Bir Leyla bir de Şilan ardı arakasınca yazarken telefonun ekranını ters çevirdim. Bakışlarımı hafifçe yola kaldırdım. İkindiyi geçmişti vakit. Güneş karşı tepelerde kızıllıklar oluşturmuştu batmaya yakın. Camı biraz indirip esen rüzgara karşı kapattım gözlerimi. Sonbaharın kendine has, kendi notalarında kokuları vardı.


"Durur musun?" dedim kafamı camdan biraz daha çıkarırken. Bakışlarımın odağında tepeye tırmanan yol vardı. "Dur!"


"Nefes mi alamıyorsun?" Araba hızını azaltıp aniden durduğunda bir şey demeden acele hareketlerle çıktım dışarı. Rüzgar bağından kaçmış saç tutamlarımı gözümün önüne geriyordu. Elimle hızlıca saçlarımı iteleyip yoldan toprak araziye doğru attım adımlarımı.


Burası gölete çıkan yolun altıydı. Fırsat buldukça kendimi buraya attığım, ne zaman bir şeye kızsam, sinirlensem ya da üzülsem geldiğim yer. Yalnız kalmaya en ihtiyacım olan zamanlarımı geçirdiğim yer. Abimin bana emanet ettiği bilekliği kaybettiğim yer...

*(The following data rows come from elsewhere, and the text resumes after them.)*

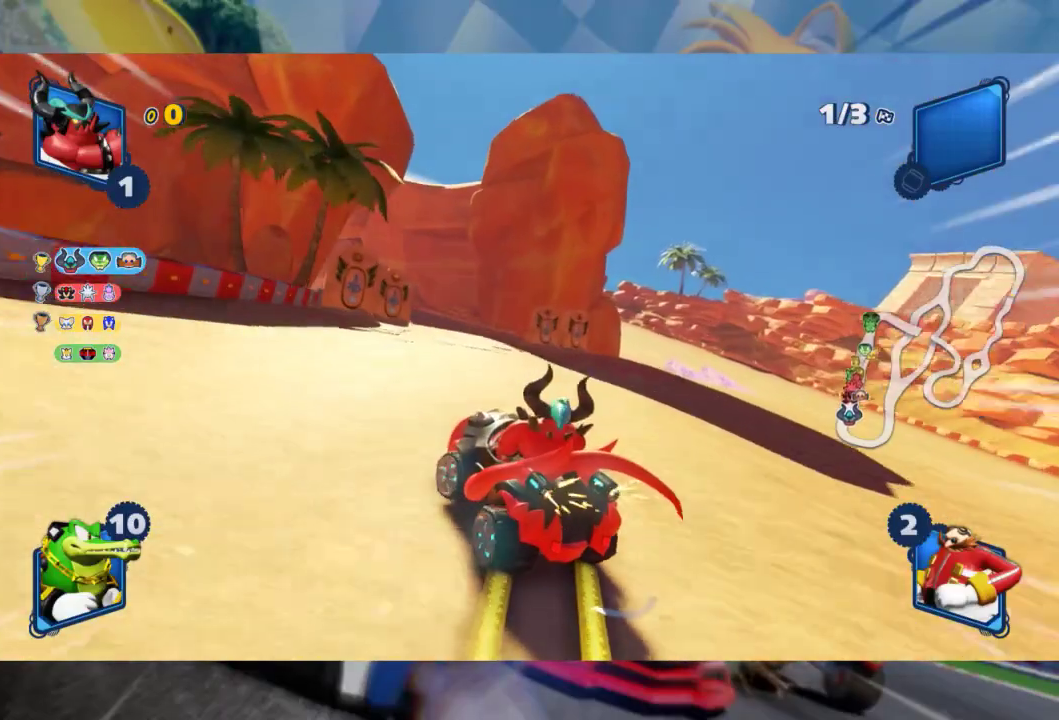
{"buttons": ["L2", "R2"], "left_stick": "center", "right_stick": "center", "events": [[117, "left_stick", "left"], [417, "left_stick", "center"]]}
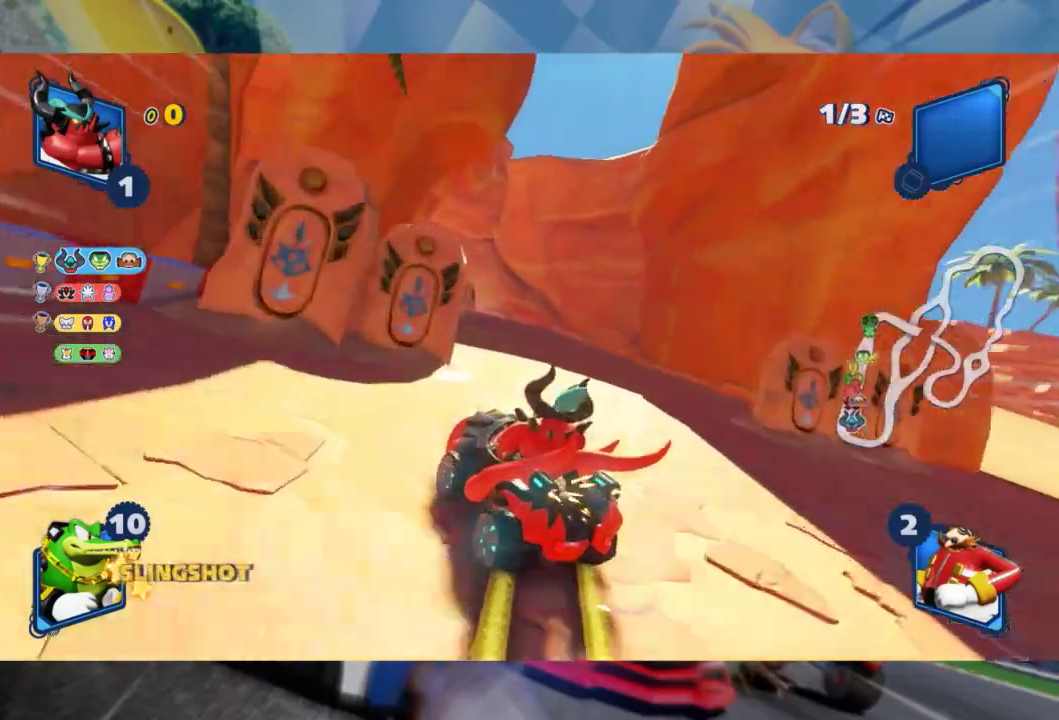
{"buttons": ["L2", "R2"], "left_stick": "center", "right_stick": "center", "events": [[17, "left_stick", "right"], [400, "left_stick", "center"]]}
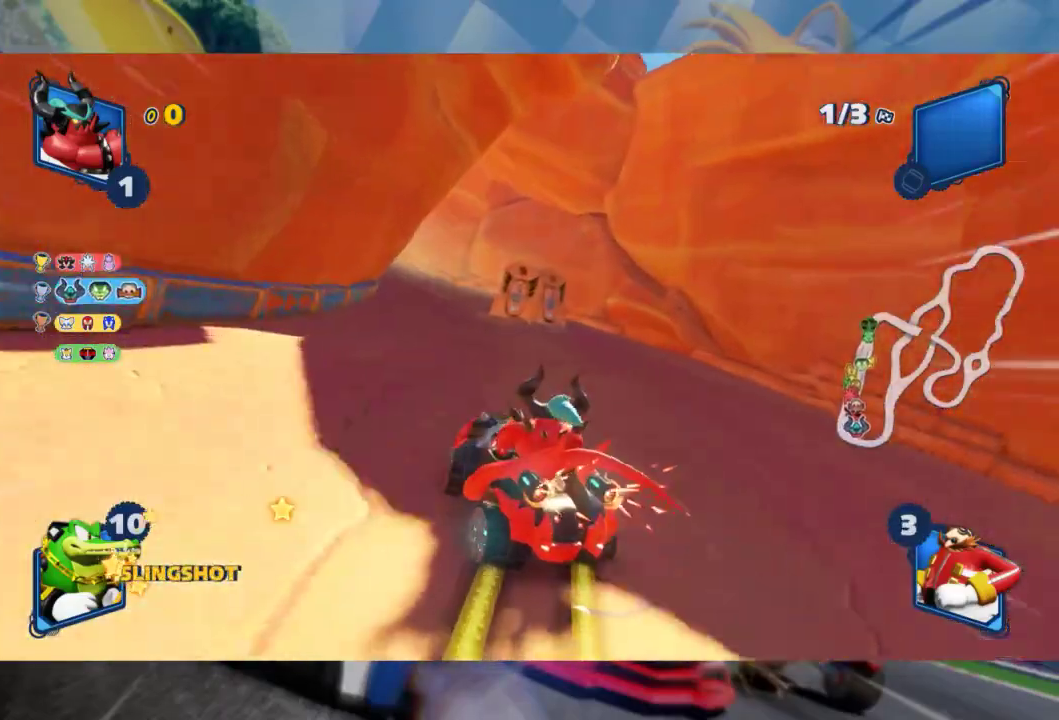
{"buttons": ["L2"], "left_stick": "left", "right_stick": "center", "events": [[17, "left_stick", "left"], [150, "left_stick", "center"], [233, "left_stick", "left"], [483, "R2", "up"]]}
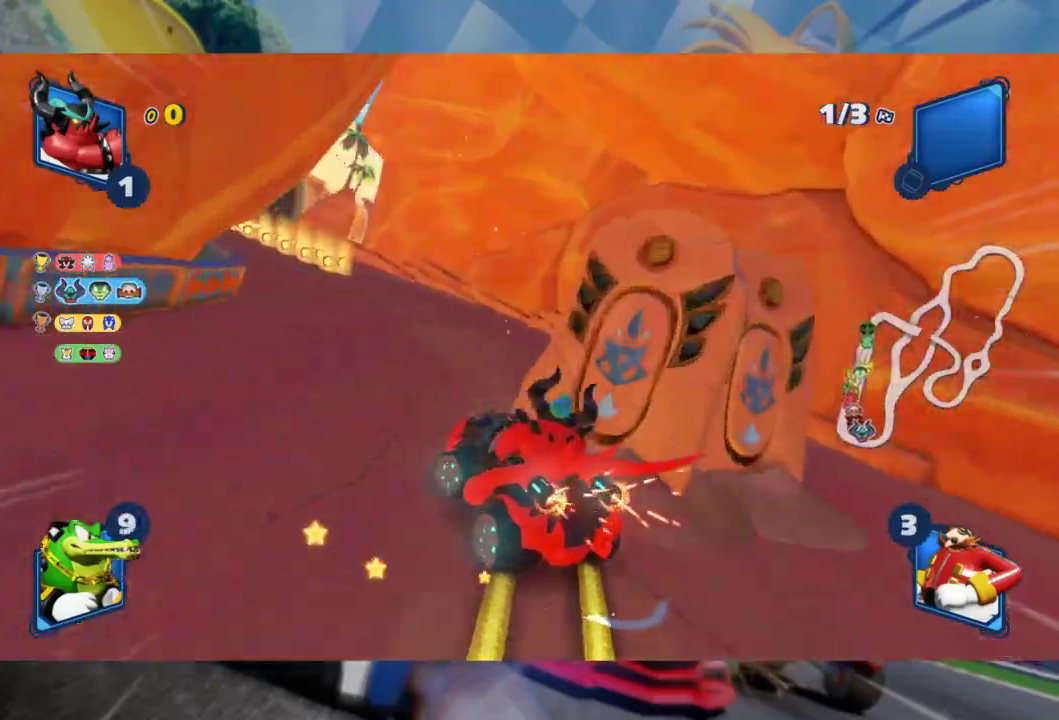
{"buttons": ["L2", "R2"], "left_stick": "left", "right_stick": "center", "events": [[317, "R2", "down"]]}
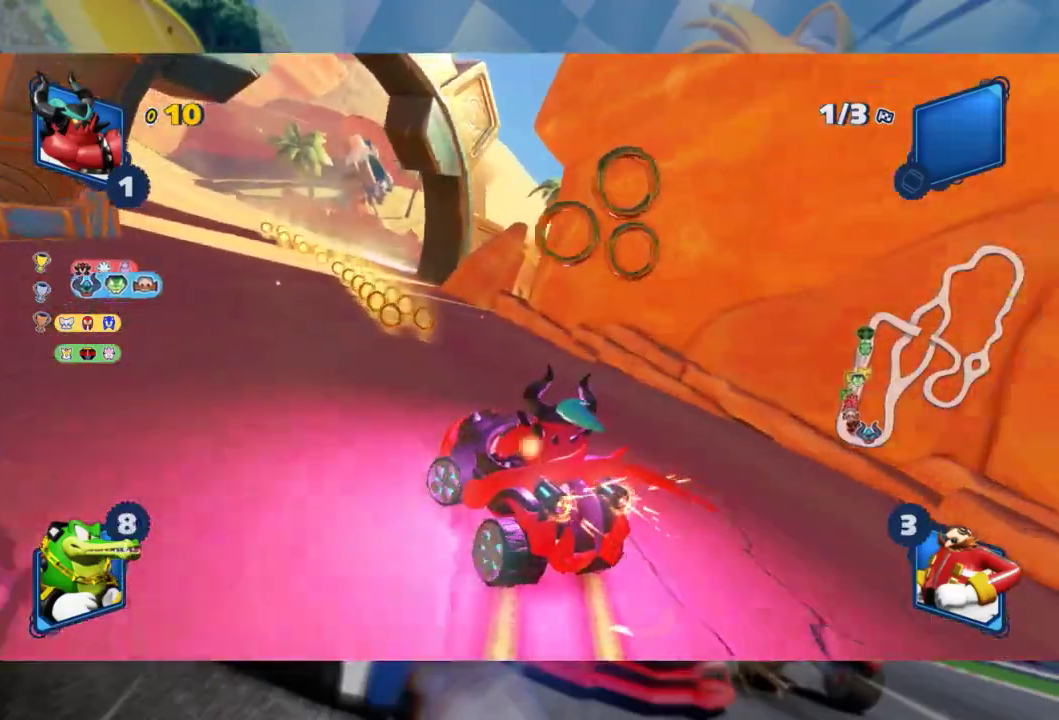
{"buttons": ["L2", "R2"], "left_stick": "left", "right_stick": "center", "events": [[33, "R2", "up"], [183, "R2", "down"]]}
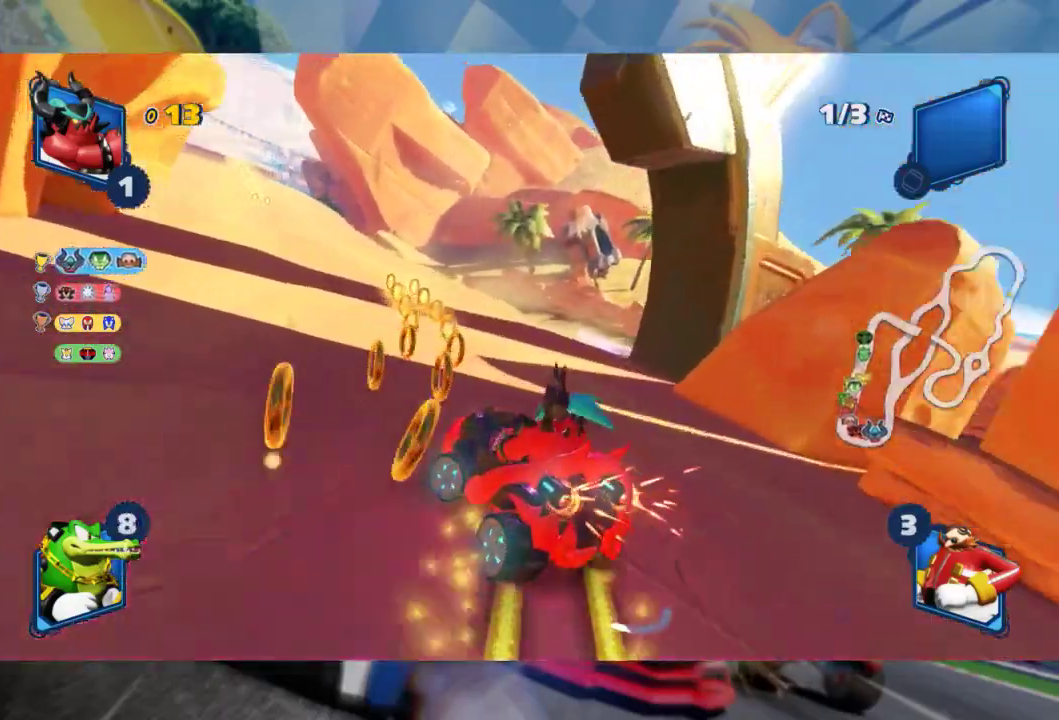
{"buttons": ["L2", "R2"], "left_stick": "center", "right_stick": "center", "events": [[300, "left_stick", "center"]]}
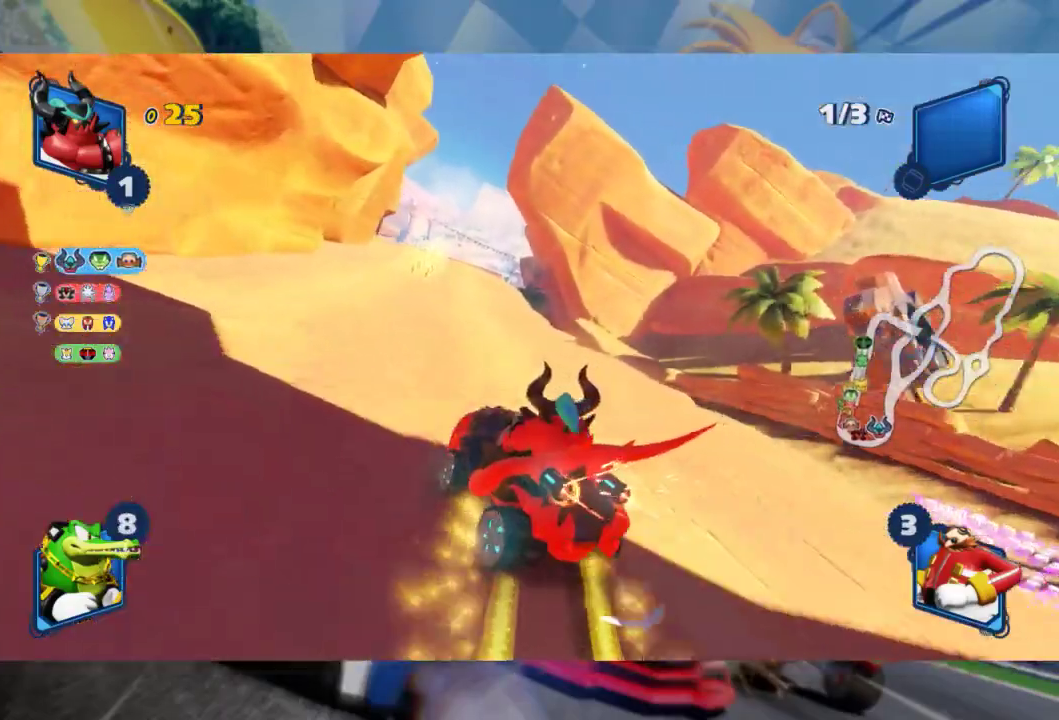
{"buttons": ["L2", "R2"], "left_stick": "right", "right_stick": "center", "events": [[300, "left_stick", "right"]]}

Bakışlarım ister istemez yerde gezerken göletin oraya doğru atmaya başladım hızlı adımlarımı. O günden sonra buraya gelme fırsatı bulamamış, bilekliği bulması için Şilan ve Azad'ı göndermiştim. O zifiri karanlık gecede yıllardır bileğimden bir saniye bile çıkarmadığım emanet buhar olup gidivermişti. Ama artık nerede ve kimde olduğunu biliyordum. Geriye sadece almak kalmıştı.


"Ne arıyorsun?" dedi geriden gelen ses. Bir şey aramıyordum. Sadece uzun zamandır ayak basmadığım bu yerde nefes almak istiyordum hepsi bu.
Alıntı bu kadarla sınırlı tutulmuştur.